> _Trecho da página_:
Conhecida como hormônio do sono (e do bom humor), essa substância é utilizada para combater o “jet lag”, ao final de longas viagens de avião. Transformando essa evidência em fato empresarial, após uma noite repousante, a vaca é ordenhada de madrugada, quando a concentração de melatonina é maior. Já é possível antever o próximo passo: se o “leite melatonina plus” cair nas boas graças do consumidor, os biotecnologistas aumentarão a produção de melatonina nos animais e nas plantas! Logo teremos a soja do riso, a beterraba soporífera, a maçã anti-stress, o pêssego do tríplice orgasmo, etc.

Florais

A criatividade empresarial é ilimitada. Na Escócia, um fabricante adiciona essência de orquídeas ao sorvete, afirmando que as pessoas que o ingerem sentem-se mais felizes. Por enquanto, nada existe de científico estabelecendo uma conexão de causa e efeito. Mas, as vendas estão sendo alavancadas pela novidade - que faria jus ao gênio inventivo de Duda Mendonça - pois a sugestão de que a pessoa se sente mais feliz após tomar o sorvete a obriga a perder o medo de sentir-se feliz, para não parecer trouxa aos olhares alheios. Para conferir uma aura espiritual ao produto, apenas trabalhadores felizes podem elaborar o sorvete. Ao adicionar a essência ao sorvete, o empregado tem a obrigação contratual de pensar somente em coisas boas... e ser feliz!

> _Dados fornecidos_:
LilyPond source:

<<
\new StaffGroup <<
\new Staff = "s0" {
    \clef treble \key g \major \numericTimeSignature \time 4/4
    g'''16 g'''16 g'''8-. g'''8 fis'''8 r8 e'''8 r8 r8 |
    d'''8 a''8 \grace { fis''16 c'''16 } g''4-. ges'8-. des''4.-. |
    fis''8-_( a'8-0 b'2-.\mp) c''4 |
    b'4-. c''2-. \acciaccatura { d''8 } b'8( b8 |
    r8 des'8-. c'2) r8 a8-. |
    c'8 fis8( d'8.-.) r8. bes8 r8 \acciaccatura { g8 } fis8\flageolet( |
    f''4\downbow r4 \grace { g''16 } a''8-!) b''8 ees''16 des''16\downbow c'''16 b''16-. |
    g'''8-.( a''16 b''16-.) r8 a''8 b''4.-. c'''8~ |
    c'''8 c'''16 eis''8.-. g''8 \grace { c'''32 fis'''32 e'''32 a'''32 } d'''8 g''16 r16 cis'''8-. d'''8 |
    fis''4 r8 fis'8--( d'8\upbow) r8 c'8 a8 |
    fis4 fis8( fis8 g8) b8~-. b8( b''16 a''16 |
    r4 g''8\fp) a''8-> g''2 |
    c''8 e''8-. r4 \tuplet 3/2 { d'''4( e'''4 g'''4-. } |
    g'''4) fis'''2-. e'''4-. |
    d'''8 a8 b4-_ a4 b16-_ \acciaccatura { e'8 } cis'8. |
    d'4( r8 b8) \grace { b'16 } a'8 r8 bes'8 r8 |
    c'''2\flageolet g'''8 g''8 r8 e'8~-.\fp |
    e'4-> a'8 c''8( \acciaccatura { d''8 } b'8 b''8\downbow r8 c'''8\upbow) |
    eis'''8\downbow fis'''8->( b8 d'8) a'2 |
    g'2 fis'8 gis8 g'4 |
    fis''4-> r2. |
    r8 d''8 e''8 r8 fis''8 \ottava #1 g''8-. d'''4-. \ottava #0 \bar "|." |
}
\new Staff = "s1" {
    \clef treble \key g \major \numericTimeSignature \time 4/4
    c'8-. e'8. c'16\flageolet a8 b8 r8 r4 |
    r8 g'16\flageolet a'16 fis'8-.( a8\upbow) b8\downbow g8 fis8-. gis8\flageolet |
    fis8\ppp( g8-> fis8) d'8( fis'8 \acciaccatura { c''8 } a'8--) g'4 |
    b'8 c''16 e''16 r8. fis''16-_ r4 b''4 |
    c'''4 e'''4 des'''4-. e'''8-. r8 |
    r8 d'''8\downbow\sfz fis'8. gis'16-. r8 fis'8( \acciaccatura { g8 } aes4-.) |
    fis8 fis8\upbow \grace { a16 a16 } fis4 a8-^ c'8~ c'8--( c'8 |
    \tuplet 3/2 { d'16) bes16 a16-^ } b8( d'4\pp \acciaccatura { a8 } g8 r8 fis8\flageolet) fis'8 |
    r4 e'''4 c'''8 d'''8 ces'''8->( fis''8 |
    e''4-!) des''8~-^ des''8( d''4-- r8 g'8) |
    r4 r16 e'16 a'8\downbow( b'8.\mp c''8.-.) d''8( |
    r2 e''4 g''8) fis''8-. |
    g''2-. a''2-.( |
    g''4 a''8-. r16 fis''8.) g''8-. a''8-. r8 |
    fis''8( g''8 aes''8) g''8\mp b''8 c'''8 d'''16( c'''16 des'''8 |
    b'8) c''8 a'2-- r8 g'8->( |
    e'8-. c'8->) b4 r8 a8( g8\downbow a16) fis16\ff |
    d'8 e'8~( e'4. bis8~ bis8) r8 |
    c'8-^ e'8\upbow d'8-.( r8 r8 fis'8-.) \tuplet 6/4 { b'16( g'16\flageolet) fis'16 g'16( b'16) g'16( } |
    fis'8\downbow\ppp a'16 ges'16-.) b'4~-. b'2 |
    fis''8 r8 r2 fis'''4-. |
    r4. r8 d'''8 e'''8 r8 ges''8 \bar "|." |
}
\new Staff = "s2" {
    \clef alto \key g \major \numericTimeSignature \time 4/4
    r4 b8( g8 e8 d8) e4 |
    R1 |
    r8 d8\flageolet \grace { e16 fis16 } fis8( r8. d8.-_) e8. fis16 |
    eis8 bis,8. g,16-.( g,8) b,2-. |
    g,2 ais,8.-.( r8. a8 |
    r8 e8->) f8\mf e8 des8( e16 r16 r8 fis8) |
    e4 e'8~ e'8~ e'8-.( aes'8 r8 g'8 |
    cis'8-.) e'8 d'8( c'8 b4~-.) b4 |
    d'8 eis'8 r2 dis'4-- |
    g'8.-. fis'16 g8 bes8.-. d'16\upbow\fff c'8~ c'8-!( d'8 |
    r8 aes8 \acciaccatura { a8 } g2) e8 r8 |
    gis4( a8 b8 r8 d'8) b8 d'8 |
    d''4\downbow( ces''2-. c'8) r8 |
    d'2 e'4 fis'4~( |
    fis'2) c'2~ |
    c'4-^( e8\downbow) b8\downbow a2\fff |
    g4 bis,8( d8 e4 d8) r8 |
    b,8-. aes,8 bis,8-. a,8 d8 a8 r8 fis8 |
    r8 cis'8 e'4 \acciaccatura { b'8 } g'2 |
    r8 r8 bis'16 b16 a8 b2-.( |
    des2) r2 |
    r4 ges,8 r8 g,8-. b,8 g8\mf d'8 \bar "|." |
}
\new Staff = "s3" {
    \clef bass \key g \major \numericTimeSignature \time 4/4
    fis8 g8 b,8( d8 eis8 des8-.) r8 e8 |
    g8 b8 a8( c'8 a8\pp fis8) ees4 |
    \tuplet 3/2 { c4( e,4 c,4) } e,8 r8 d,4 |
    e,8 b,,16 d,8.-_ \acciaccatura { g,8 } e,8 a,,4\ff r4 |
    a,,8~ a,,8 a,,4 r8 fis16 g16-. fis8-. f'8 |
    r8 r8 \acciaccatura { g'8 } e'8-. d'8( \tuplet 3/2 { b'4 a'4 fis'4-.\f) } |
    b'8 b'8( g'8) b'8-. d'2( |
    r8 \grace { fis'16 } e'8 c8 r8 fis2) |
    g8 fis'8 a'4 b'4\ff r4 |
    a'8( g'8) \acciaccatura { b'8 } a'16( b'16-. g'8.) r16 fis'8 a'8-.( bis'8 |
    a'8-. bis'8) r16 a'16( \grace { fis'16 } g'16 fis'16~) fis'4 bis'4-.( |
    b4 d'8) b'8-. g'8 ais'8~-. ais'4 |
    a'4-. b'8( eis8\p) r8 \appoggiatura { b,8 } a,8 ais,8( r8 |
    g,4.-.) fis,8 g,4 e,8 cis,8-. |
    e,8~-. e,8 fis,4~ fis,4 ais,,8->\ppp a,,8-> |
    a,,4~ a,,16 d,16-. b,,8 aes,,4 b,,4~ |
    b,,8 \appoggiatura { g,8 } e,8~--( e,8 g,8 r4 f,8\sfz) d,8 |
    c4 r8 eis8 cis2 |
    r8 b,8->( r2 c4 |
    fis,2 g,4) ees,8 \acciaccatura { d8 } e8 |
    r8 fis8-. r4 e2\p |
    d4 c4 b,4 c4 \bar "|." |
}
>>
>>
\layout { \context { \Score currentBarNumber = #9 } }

> _Instruções_:
1 - Devolva todas as linhas que contêm a palavra "tuplet".
2 - Escreva a continuação do texto sobre alimentos que prometem bem-estar, a partir do ponto em que ele termina.
O texto sobre alimentos que prometem bem-estar e as linhas são materiais separados, sem relação entre si.

> _Respostas por tarefa_:
1 -
    c''8 e''8-. r4 \tuplet 3/2 { d'''4( e'''4 g'''4-. } |
    \tuplet 3/2 { d'16) bes16 a16-^ } b8( d'4\pp \acciaccatura { a8 } g8 r8 fis8\flageolet) fis'8 |
    c'8-^ e'8\upbow d'8-.( r8 r8 fis'8-.) \tuplet 6/4 { b'16( g'16\flageolet) fis'16 g'16( b'16) g'16( } |
    \tuplet 3/2 { c4( e,4 c,4) } e,8 r8 d,4 |
    r8 r8 \acciaccatura { g'8 } e'8-. d'8( \tuplet 3/2 { b'4 a'4 fis'4-.\f) } |

2 -
Cogumelos

Embora não seja propriamente um “santo alimento”, algumas espécies de cogumelos, que possuem propriedades alucinógenas, estão na mira de empresários. Isso porque os homens de negócios descobriram que a legislação britânica não tipifica como crime a produção, a venda ou o consumo de cogumelos, desde que não tenham sido modificados de seu estado natural. Ou seja, cogumelos são vendidos sem processamento, aproveitando a brecha legal. O público que aderiu à novidade é delimitado, porém de alto poder aquisitivo e ávido por justificativas complexas e transcendentais.

Negócio divino

De acordo com a BBC, um dos produtores desse tipo de cogumelo afirma que “somos bem idealistas já que esta é uma oportunidade de montar um negócio fora dos moldes capitalistas tradicionais”. Essa empresa já sub-segmentou o mercado, oferecendo cogumelos apropriados para cada ocasião, incluindo uma espécie tailandesa “altamente espiritualizada”. Os adeptos não relutam em pagar quase R$10.000,00 ao quilograma, por um alimento tão espiritualizado e voltado ao bem-estar! Bem, como falei no início, é tudo uma questão de prioridades: sensação de bem estar em país pobre ainda é barriga cheia. Enfim, está posta mais uma oportunidade para o agronegócio brasileiro: o alimento espiritual!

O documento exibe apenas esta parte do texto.